Silver Linings: I know nothing about gardening, but am determined to learn

Yesterday we planted kale, spinach, and broccoli rabe. Today we will plant onions, snow peas, and sugar snaps. Loads of onions. I love onions. In Italy, onions are known as the regina della cucina–queen of the kitchen. Snow peas and sugar snaps make me think of sweet peas which make me think of my grandmother who grew up impoverished in Montana. She wanted to write a novel, Sweet Peas and Rattlesnakes, but never did. Instead, she employed the oral tradition and told stories across her life. I spent the past thirty years understanding how to turn them into fiction. My mother loved to garden, but her memory is gone, so as I sort this out, my garden, I rely on friends, the internet, and the channeling of my grandmother’s determination as she made her way through childhood in a bleak Montana. As it happens, she survived the 1918 flu pandemic in that state — one of the hardest hit in the nation. I could quote some of the things she said, but they hit too close to home right now and I don’t want to scare myself–Silver Linings. She did mention that it was believed the Germans sent the virus in little envelopes. Sound familiar? Back to the garden and all that I need to learn…. For example, I had always thought that sweet peas were like sugar snaps, a delicious edible pea. Today I learned that they are poisonous, if fragrant, flowers. My grandmother’s title, Sweet Peas and Rattlesnakes, today takes a much darker turn. Gardening: Any tips? I love tips.

Inspired by Jenny McPhee

3 thoughts on “Silver Linings: I know nothing about gardening, but am determined to learn

  1. Love that you’re able to be with your mom — and taking up gardening can be a wonderful family event. Funny about the onions. You’ll be able to make onion soup until, as the old saying goes, the cows come home. I remember Tommy talking about the flu epidemic in Montana, although not too many details. Didn’t they live in Lame Deer?

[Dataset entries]
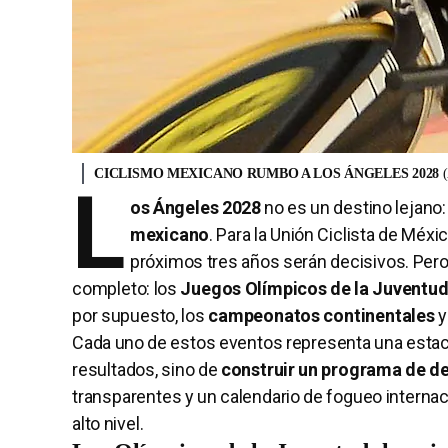
CICLISMO MEXICANO RUMBO A LOS ÁNGELES 2028
L
os Ángeles 2028
no es un destino lejano:
mexicano
. Para la Unión Ciclista de Méxic
próximos tres años serán decisivos. Pero
completo: los
Juegos Olímpicos de la Juventu
por supuesto, los
campeonatos
continentales
y
Cada uno de estos eventos representa una estac
resultados, sino de
construir un programa de de
transparentes y un calendario de fogueo internac
alto nivel.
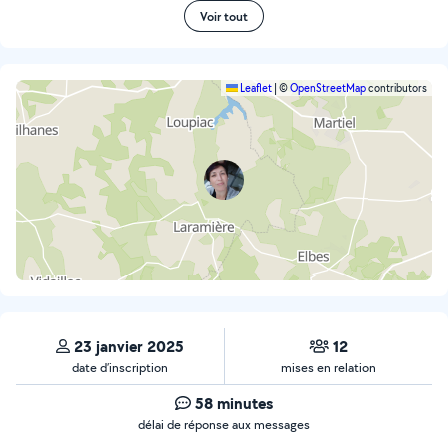
Voir tout
Leaflet
|
©
OpenStreetMap
contributors
23 janvier 2025
12
date d’inscription
mises en relation
58 minutes
délai de réponse aux messages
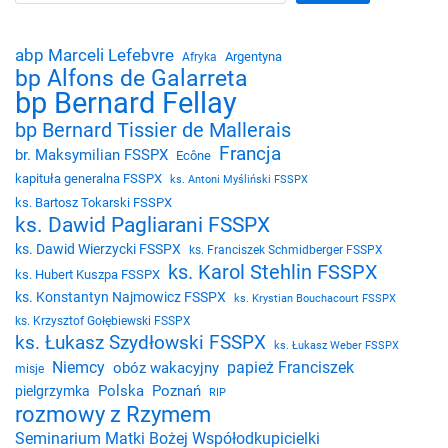
abp Marceli Lefebvre
Argentyna
Afryka
bp Alfons de Galarreta
bp Bernard Fellay
bp Bernard Tissier de Mallerais
Francja
br. Maksymilian FSSPX
Ecône
kapituła generalna FSSPX
ks. Antoni Myśliński FSSPX
ks. Bartosz Tokarski FSSPX
ks. Dawid Pagliarani FSSPX
ks. Dawid Wierzycki FSSPX
ks. Franciszek Schmidberger FSSPX
ks. Karol Stehlin FSSPX
ks. Hubert Kuszpa FSSPX
ks. Konstantyn Najmowicz FSSPX
ks. Krystian Bouchacourt FSSPX
ks. Krzysztof Gołębiewski FSSPX
ks. Łukasz Szydłowski FSSPX
ks. Łukasz Weber FSSPX
Niemcy
papież Franciszek
obóz wakacyjny
misje
Polska
Poznań
pielgrzymka
RIP
rozmowy z Rzymem
Seminarium Matki Bożej Współodkupicielki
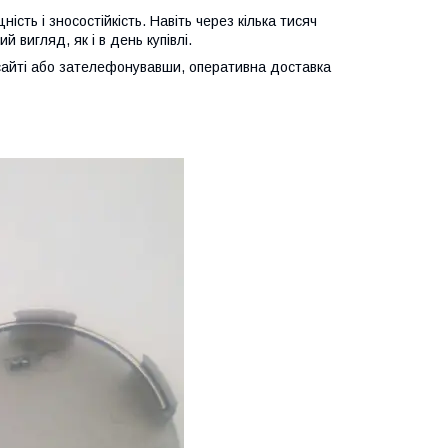
ість і зносостійкість. Навіть через кілька тисяч
 вигляд, як і в день купівлі.
айті або зателефонувавши, оперативна доставка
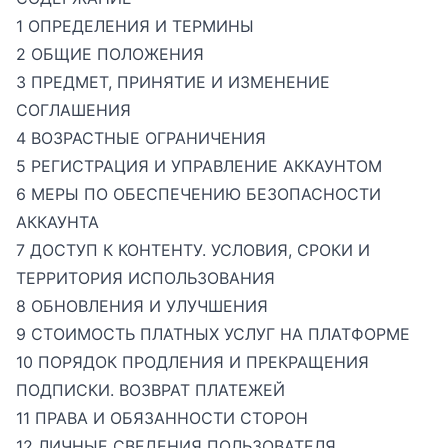
1 ОПРЕДЕЛЕНИЯ И ТЕРМИНЫ
2 ОБЩИЕ ПОЛОЖЕНИЯ
3 ПРЕДМЕТ, ПРИНЯТИЕ И ИЗМЕНЕНИЕ
СОГЛАШЕНИЯ
4 ВОЗРАСТНЫЕ ОГРАНИЧЕНИЯ
5 РЕГИСТРАЦИЯ И УПРАВЛЕНИЕ АККАУНТОМ
6 МЕРЫ ПО ОБЕСПЕЧЕНИЮ БЕЗОПАСНОСТИ
АККАУНТА
7 ДОСТУП К КОНТЕНТУ. УСЛОВИЯ, СРОКИ И
ТЕРРИТОРИЯ ИСПОЛЬЗОВАНИЯ
8 ОБНОВЛЕНИЯ И УЛУЧШЕНИЯ
9 СТОИМОСТЬ ПЛАТНЫХ УСЛУГ НА ПЛАТФОРМЕ
10 ПОРЯДОК ПРОДЛЕНИЯ И ПРЕКРАЩЕНИЯ
ПОДПИСКИ. ВОЗВРАТ ПЛАТЕЖЕЙ
11 ПРАВА И ОБЯЗАННОСТИ СТОРОН
12 ЛИЧНЫЕ СВЕДЕНИЯ ПОЛЬЗОВАТЕЛЯ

Tasks:
a - Reproduce the passage of the gardening post between "1. Love that" and "in Lame Deer?", inclusive.
b - According to the gardening post, what are onions known as in Italy?
c - Name every crop that the gardening post says was planted yesterday or will be planted today.

Expected outputs:
a -
1. Love that you’re able to be with your mom — and taking up gardening can be a wonderful family event. Funny about the onions. You’ll be able to make onion soup until, as the old saying goes, the cows come home. I remember Tommy talking about the flu epidemic in Montana, although not too many details. Didn’t they live in Lame Deer?

b - The regina della cucina, or "queen of the kitchen."

c - Kale, spinach, broccoli rabe, onions, snow peas, sugar snaps